Before SeaWorld and Marineland, the carneys of Wakulla Springs, Florida began training unsuspecting marine life to perform impressive tricks before a paying audience.
Take Aqua Frolics, for instance, a short entertaining review of the growing popularity of water sports from the 1940’s.
And could you blame the captive seals and dolphins for gladly tolerating free fish and dances in a private aquarium tended by the closest thing to mermaids humankind could produce?
Below the depths of the immense fish tank, giant sea turtles and deadly manta rays delicately nibble on tender morsels fed by the aquanaut working the dayshift.
Meanwhile, an intramural match of underwater women’s basketball is feated with a Thanksgiving turkey dinner under the heady waters of Wakulla.
Then it’s off to a waterski adventure, where teams of aqua frolickers skip the wakes of the speedboats off the coast of Florida
Tricksters on mini skis, impressive even by today’s standards, can only outdo themselves as they jump ramps on a single ski.
Then, a demonstration of the true power of the Gulf of Mexico as a team of extreme rowers take on rugged breakers smashing the coast of Florida’s Panhandle.

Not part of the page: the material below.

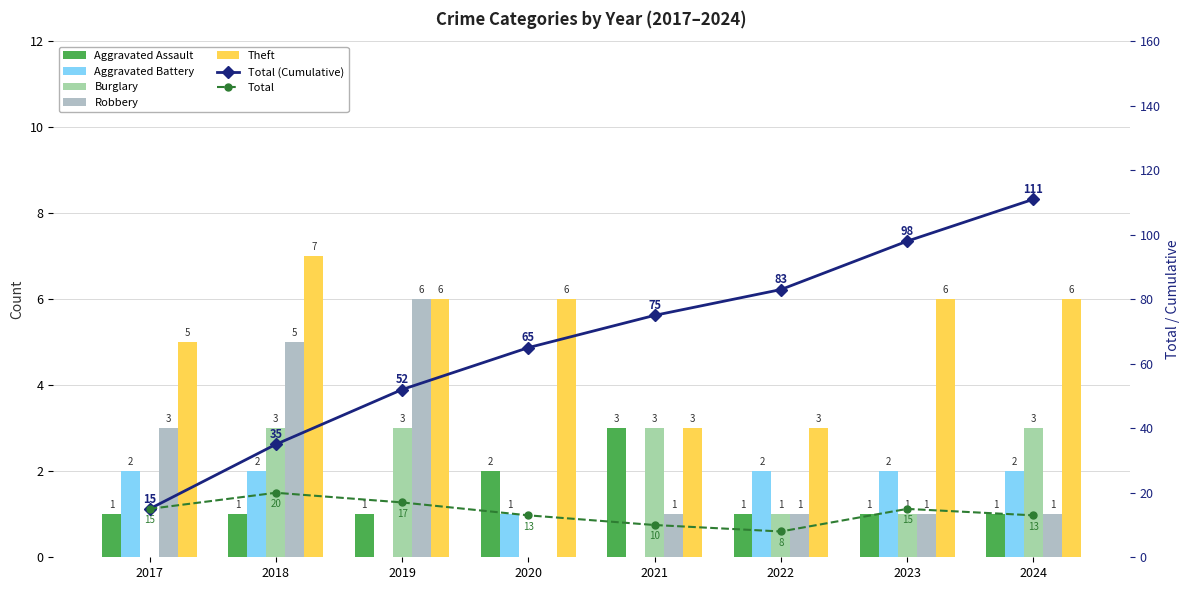

What is the value of the Robbery bar at the 8th from the left?

1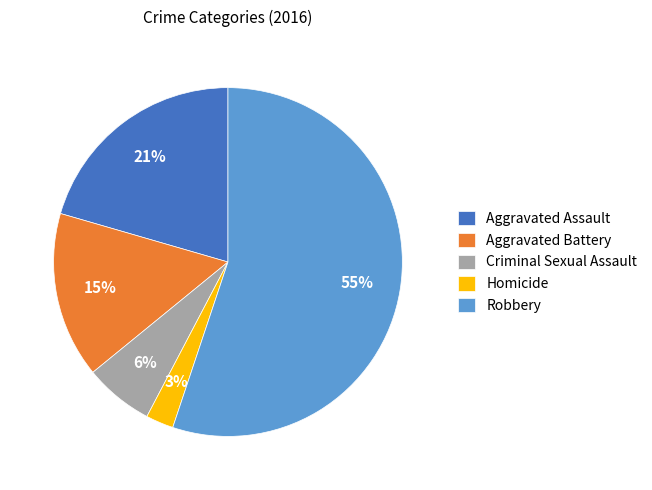

Which category accounts for the majority?

Robbery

1600 miles north, in the state of Maine, daredevil kayakers challenge the whitewater rapids of the northernmost tip of the Eastern Seaboard.
Back in Florida, water skimming is all the rage as teams of water tobogganists try to knock their competitors off their boards along the swamps of the Everglades.
After that, it’s off to the races where a no-holds-bar speedboat challenges, through fire and brick, prove to be as deadly as they’ve ever been.
2,000 miles to the southwest in Acapulco, Mexico, cliff divers gracefully throw themselves from towering heights into waters surrounded by jagged rocks below.
Aqua Frolics from the 1940’s is an exciting trip through pastimes that people still enjoy to this day.